Why This Recall Matters

The recall involving the 2026 Toyota bZ and Lexus RZ centers on the control logic that manages the battery supplying power to the propulsion system. Under certain conditions, a software-related fault could trigger a loss of drive power, a scenario that immediately elevates the seriousness of the issue.

From an engineering standpoint, this is exactly why software has become one of the most critical parts of modern EV development. Electric vehicles rely on constant communication between battery management systems, power electronics and control modules, and when that chain is disrupted, the impact can go far beyond convenience.

The recall affects Toyota and Lexus electric vehicles built around increasingly software-dependent EV architectures.

The Rise Of The Software-Defined Vehicle

This recall also fits into a much larger industry trend.

Automakers are increasingly building software-defined vehicles, where functionality, efficiency, range behavior and even some performance characteristics can be adjusted or improved through software updates. That creates major opportunities for innovation, but it also means that software errors can influence critical systems that were once governed almost entirely by hardware.

As a result, recalls in the EV era are often becoming less about broken physical parts and more about the logic controlling the vehicle behind the scenes.

A Broader Lesson For The EV Industry

Toyota’s recall is not simply about one model or one brand. It reflects a challenge facing the entire automotive sector as vehicles become more connected, electrified and electronically complex.

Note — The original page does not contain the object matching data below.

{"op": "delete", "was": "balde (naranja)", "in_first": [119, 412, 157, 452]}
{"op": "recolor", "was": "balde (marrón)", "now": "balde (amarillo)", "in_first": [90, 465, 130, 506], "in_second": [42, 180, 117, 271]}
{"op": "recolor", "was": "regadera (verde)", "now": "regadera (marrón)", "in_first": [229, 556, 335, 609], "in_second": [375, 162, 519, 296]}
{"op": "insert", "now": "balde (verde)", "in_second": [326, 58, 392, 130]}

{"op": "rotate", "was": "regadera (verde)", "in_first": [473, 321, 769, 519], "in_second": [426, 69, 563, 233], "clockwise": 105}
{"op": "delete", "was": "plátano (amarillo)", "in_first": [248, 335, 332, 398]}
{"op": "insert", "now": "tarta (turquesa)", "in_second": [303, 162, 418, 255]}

Battery management, inverter control, thermal systems and energy distribution are all now deeply dependent on sophisticated software. In practice, that means the future of EV reliability will be shaped not only by chemistry and hardware engineering, but also by the ability of automakers to validate, monitor and update their software ecosystems with the same rigor traditionally applied to mechanical components.

Powertrain software is now one of the most important components in the EV ownership experience.

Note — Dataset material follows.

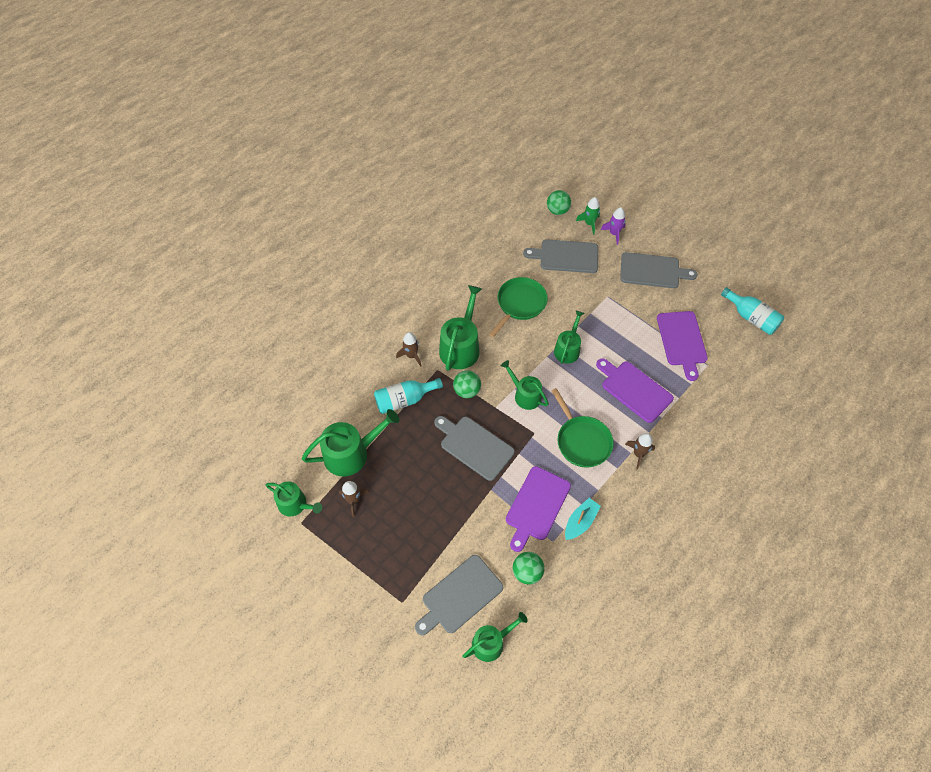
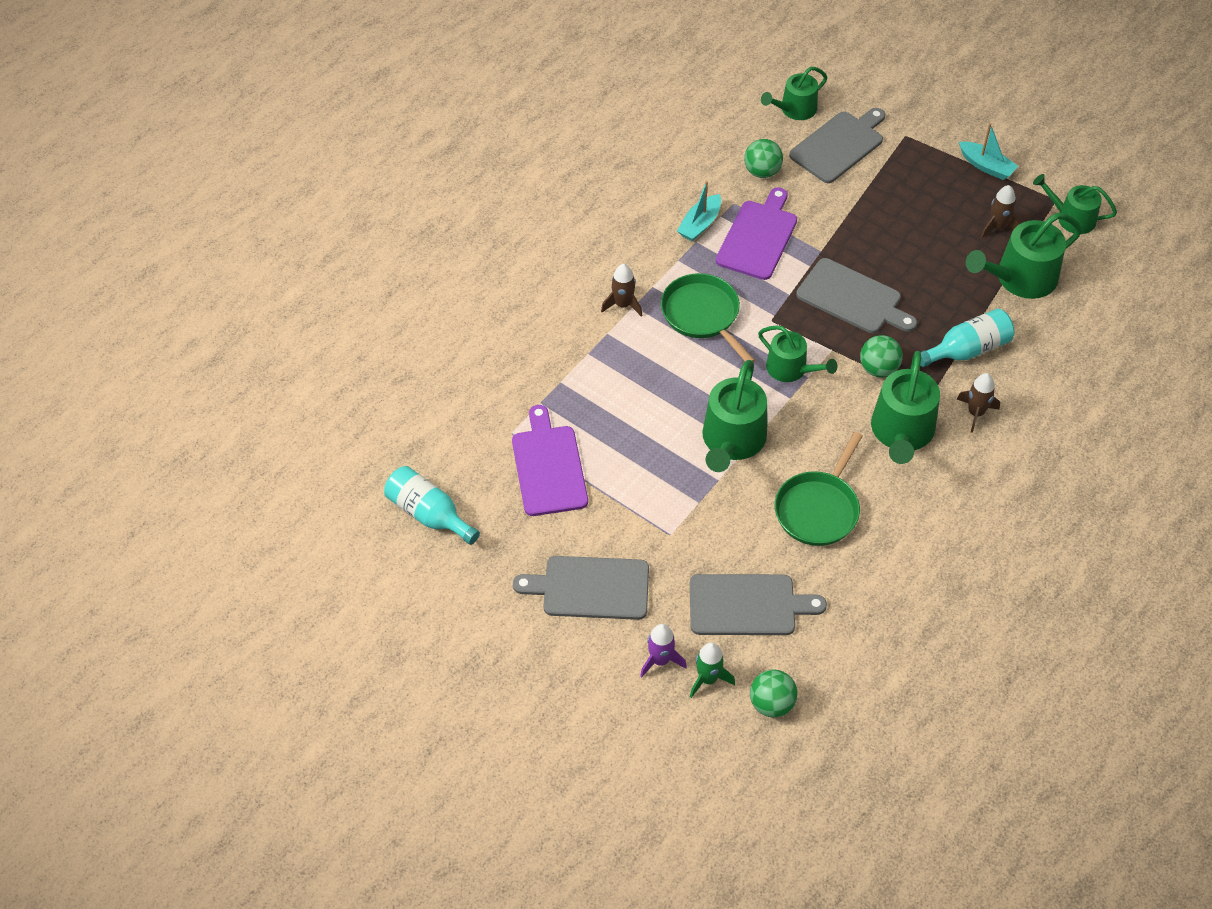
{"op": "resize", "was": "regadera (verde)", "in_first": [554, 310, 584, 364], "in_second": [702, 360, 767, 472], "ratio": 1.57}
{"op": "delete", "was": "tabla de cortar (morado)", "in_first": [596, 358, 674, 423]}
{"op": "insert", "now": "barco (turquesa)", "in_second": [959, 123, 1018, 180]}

The Toyota bZ and Lexus RZ recall serves as another reminder that electric mobility is entering a phase where software quality is becoming central to both customer confidence and vehicle safety. As EV adoption grows, consumers are likely to pay increasing attention not only to range and charging speed, but also to how well automakers manage the digital systems that keep those vehicles moving.

Modern EVs depend on software not only for convenience and efficiency, but also for the safe delivery of power.

For Toyota and Lexus, the recall is a corrective step. For the wider industry, it is a clear illustration of how electric vehicles are reshaping the very definition of automotive reliability. In the software-defined era, the quality of the code behind the battery may be just as important as the battery itself.